GIVEN RECORDS:
--- START ---
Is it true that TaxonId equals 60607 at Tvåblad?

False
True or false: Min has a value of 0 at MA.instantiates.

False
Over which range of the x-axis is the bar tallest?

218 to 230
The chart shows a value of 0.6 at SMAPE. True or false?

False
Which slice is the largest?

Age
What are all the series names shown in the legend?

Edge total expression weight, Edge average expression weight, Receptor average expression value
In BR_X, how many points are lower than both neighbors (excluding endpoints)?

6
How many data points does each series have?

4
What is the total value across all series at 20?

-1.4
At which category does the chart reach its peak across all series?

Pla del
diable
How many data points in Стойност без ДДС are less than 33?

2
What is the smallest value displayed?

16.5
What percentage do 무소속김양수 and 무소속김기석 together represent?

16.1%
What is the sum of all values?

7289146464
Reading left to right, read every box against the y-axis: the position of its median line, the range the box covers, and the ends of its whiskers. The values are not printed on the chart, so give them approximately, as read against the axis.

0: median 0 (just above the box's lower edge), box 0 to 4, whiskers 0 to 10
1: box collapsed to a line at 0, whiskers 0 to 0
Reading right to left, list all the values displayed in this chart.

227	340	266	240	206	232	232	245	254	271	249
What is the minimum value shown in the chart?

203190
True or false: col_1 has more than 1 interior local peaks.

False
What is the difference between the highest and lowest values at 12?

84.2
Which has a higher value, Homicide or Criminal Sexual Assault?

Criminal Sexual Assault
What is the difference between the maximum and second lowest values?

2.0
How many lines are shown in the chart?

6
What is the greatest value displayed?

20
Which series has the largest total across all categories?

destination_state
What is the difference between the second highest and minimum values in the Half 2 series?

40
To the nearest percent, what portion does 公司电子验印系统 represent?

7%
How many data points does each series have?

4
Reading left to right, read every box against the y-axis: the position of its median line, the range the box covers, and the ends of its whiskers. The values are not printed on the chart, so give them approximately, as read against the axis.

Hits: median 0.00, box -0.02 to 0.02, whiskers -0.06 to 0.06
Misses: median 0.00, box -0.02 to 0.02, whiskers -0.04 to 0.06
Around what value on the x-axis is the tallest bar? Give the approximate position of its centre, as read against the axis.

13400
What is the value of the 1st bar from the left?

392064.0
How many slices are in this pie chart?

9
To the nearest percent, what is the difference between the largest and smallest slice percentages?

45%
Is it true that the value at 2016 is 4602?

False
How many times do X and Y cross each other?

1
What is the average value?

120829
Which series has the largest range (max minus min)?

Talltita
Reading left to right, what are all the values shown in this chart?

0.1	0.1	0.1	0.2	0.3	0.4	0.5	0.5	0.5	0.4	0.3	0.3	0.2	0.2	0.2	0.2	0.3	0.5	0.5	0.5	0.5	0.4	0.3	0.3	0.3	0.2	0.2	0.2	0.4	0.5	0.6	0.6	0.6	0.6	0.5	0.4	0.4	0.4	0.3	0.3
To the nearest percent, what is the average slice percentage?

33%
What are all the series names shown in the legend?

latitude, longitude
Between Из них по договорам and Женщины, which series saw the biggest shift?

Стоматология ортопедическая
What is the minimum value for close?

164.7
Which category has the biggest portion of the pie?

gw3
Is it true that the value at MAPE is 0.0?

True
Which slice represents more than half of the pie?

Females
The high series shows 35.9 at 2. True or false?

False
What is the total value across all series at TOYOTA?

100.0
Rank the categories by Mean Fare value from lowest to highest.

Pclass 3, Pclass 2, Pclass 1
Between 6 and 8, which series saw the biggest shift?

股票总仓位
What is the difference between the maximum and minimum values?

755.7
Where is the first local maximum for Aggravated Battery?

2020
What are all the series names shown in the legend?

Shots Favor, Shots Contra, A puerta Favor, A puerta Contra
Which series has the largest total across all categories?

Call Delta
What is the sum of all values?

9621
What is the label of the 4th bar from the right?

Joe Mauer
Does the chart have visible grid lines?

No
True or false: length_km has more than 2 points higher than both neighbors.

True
--- END ---
TRY IT: Please filter the listing above and copy out every line that contains the word "more".

OUTPUT OF THE TASK:
True or false: col_1 has more than 1 interior local peaks.
Which slice represents more than half of the pie?
True or false: length_km has more than 2 points higher than both neighbors.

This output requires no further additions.